Why your house was so expensive

By Derek Thompson | The Atlantic

There’s no hiding from America’s housing crisis. Do you want to buy a place? Home prices recently surged to all-time highs, after the inventory of available homes plunged to a record low. Want to rent, instead? Rents in June rose at the fastest pace in four decades, in part because new housing construction relative to the total population was lower in the 2010s than in any decade on record.

America’s housing crisis doesn’t just show up in higher prices. It shows up insurging homelessness in states such as California that do a miserable job housing its population. It shows up in climate change, because the inability to build sufficient homes in and near cities pushes more people out to the suburbs, where their carbon footprint is higher. It shows up in declining fertility, because the cost of housing discourages families from having as many kids as they’d like.

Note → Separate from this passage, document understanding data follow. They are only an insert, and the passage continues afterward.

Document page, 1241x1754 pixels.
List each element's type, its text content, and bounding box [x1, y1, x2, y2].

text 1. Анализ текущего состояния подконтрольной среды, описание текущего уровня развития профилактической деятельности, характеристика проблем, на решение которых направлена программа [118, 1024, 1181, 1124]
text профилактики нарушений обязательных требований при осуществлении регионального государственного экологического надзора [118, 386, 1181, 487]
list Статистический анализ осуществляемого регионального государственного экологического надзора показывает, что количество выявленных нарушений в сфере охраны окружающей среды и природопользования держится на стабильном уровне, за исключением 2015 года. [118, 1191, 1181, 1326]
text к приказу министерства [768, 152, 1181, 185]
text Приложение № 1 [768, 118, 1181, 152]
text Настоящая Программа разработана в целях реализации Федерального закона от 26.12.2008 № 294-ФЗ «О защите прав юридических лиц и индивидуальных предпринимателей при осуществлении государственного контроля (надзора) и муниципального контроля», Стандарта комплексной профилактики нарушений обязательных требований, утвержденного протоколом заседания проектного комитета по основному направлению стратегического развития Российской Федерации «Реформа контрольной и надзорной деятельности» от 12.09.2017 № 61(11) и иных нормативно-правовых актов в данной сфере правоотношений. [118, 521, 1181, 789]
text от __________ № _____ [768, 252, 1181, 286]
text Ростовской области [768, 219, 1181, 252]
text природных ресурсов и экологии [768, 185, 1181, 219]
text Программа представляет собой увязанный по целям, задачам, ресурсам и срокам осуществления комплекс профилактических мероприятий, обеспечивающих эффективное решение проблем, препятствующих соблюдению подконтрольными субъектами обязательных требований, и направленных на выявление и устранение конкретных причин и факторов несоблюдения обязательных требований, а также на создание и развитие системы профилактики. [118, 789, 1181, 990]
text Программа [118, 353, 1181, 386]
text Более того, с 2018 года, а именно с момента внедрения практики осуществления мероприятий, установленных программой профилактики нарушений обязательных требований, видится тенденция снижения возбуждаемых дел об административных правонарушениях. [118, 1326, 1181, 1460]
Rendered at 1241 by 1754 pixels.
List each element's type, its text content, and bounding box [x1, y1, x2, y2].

Name just about any problem the U.S. has suffered from in the past decade. Inequality? Obesity? A vague, pervasive sense of doom? You could tell a housing story about all of them. In the essay “The Housing Theory of Everything,” the writers Sam Bowman, John Myers, and Ben Southwood argue that the housing shortage in the Western world—“too few homes being built where people want to live”—prices out middle-class workers from high-productivity zones, forces people to spend more time sitting in their cars to commute long distances, and reduces the availability of homes and overall growth rates. There you have housing’s contribution to more inequality, obesity, and gloom. And this generalized Western trend is especially bad in the U.S. Although homeownership is strongly encouraged by federal tax law, America has fewer dwellings per thousand inhabitants than the European Union or Organization for Economic Cooperation and Development average.